§ **TEXTE**
::::
Le parcours d’audit doit être irréprochable : journaux immuables, corrélation entre action de l’agent et contexte (source, contenu lu, justification), alertes en temps réel en cas de déviation. Une prévention des fuites de données (DLP) adaptée aux flux de l’agent est essentielle pour détecter encodages discrets et exfiltrations vers des domaines non approuvés. Les tests doivent inclure des red teams spécialisées, des corpus d’attaques textuelles et multimodales, et des scénarios d’ingénierie sociale.
Pour l’encadrement réglementaire, classez les cas d’usage : assistance à la lecture et à la synthèse (risque plus faible) versus actions financières, RH ou santé (risque élevé). Les cas risqués exigent un dossier de gestion des risques AI Act, une analyse d’impact RGPD, des mécanismes de supervision humaine et des plans de surveillance post-déploiement. Pour les métiers, traduisez cela en politiques d’usage simples : qui peut lancer un agent, sur quel type de données, avec quel niveau d’autonomie et quelle revue humaine obligatoire.
::::
§ **DONNÉES**
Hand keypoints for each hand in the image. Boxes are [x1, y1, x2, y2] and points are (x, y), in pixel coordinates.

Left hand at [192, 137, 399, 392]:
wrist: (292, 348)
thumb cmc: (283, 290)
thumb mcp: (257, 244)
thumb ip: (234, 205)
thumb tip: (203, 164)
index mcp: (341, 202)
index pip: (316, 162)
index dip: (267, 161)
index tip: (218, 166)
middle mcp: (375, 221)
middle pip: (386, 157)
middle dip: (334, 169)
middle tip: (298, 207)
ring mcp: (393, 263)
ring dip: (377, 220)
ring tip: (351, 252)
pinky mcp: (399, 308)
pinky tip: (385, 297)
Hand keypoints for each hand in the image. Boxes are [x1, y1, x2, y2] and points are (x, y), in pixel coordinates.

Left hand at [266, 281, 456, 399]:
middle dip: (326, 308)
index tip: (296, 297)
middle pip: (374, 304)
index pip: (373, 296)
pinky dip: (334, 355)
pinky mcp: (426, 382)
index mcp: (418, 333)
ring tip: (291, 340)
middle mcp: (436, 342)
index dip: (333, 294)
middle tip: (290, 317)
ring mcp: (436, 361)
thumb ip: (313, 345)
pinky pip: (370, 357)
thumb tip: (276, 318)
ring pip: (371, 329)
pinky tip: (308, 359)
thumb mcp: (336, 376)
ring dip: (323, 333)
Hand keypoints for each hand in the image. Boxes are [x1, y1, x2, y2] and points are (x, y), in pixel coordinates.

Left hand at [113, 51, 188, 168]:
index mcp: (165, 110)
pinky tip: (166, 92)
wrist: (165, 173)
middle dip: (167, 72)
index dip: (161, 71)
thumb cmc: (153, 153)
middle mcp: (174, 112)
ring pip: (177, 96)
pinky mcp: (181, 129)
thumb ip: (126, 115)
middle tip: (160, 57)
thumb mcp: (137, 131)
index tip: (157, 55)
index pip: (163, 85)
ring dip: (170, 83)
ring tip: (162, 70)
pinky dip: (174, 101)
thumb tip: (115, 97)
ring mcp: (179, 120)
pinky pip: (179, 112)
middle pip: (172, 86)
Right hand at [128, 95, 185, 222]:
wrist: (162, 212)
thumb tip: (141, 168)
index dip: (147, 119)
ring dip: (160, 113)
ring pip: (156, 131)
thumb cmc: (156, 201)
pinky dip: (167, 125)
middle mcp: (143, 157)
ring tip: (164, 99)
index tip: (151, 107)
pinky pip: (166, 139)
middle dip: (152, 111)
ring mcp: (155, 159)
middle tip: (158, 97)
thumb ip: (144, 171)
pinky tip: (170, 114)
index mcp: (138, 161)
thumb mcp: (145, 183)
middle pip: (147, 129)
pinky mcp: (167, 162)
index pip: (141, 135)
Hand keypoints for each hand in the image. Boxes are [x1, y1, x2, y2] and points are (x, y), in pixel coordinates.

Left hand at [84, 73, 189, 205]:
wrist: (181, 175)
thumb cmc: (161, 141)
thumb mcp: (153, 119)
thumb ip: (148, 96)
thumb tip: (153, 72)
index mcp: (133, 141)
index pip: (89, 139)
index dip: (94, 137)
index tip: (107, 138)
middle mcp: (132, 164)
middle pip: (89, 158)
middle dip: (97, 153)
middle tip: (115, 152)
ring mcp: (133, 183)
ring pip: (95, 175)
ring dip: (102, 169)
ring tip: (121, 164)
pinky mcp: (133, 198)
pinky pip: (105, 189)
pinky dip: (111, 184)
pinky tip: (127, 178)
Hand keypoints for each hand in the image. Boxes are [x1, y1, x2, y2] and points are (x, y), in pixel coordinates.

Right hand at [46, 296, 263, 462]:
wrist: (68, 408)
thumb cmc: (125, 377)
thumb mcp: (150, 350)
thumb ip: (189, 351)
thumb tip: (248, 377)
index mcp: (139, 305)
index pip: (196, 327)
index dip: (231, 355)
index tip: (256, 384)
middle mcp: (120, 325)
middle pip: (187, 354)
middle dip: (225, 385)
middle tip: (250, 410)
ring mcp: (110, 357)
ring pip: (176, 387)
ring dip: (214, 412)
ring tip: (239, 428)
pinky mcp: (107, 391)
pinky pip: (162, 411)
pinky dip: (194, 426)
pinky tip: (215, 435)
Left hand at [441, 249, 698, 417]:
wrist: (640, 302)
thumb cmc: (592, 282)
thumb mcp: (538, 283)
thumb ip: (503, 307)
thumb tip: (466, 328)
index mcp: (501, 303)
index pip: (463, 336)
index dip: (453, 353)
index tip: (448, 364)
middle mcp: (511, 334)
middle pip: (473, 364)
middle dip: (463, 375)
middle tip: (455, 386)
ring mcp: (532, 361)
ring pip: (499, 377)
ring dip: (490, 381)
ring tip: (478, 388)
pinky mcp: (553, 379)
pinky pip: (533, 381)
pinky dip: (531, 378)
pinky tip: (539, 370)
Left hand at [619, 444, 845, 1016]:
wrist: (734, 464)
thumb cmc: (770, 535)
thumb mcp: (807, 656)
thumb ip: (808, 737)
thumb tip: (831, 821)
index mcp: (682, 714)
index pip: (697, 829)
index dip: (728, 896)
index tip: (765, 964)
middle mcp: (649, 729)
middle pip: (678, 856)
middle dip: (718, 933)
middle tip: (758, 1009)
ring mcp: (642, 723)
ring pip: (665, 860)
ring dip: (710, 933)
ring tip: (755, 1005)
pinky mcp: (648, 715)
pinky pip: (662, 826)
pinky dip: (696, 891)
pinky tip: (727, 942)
::::
§ **À FAIRE**
1) Modifiez le texte sur l’audit et l’encadrement des agents : redonnez-le de « Pour l’encadrement réglementaire, classez » jusqu’à « revue humaine obligatoire. » inclus, en remplaçant « politiques d’usage simples » par « règles d’usage claires ».
2) Reprenez le texte sur l’audit et l’encadrement des agents et poursuivez-le à partir de sa dernière phrase.

§ **RÉPONSES DONNÉES**
1)
Pour l’encadrement réglementaire, classez les cas d’usage : assistance à la lecture et à la synthèse (risque plus faible) versus actions financières, RH ou santé (risque élevé). Les cas risqués exigent un dossier de gestion des risques AI Act, une analyse d’impact RGPD, des mécanismes de supervision humaine et des plans de surveillance post-déploiement. Pour les métiers, traduisez cela en règles d’usage claires : qui peut lancer un agent, sur quel type de données, avec quel niveau d’autonomie et quelle revue humaine obligatoire.

2)
Le contenu contractuel doit évoluer en conséquence. Exigez des indicateurs de sécurité spécifiques aux agents dans le contrat de niveau de service (SLA) : taux de blocage des tentatives d’injection, délais de correction, fréquence de red team, publication des notes de version sécurité. Prévoyez un droit d’audit technique, la fourniture de journaux détaillés, un bouton d’arrêt d’urgence et une notification rapide en cas d’incident.
Enfin, appuyez-vous sur des référentiels reconnus. Le cadre Adversarial Threat Landscape for Artificial-Intelligence Systems (MITRE ATLAS) aide à cartographier les tactiques d’attaque propres aux systèmes IA et à définir des contrôles associés ( MITRE ATLAS ). Le Top 10 des LLM d’OWASP fournit une check-list des failles les plus probables et des contre-mesures minimales. En combinant ces référentiels avec le cadre de gestion des risques du NIST et la norme ISO/IEC 42001, vous obtenez une ossature robuste de pilotage des risques.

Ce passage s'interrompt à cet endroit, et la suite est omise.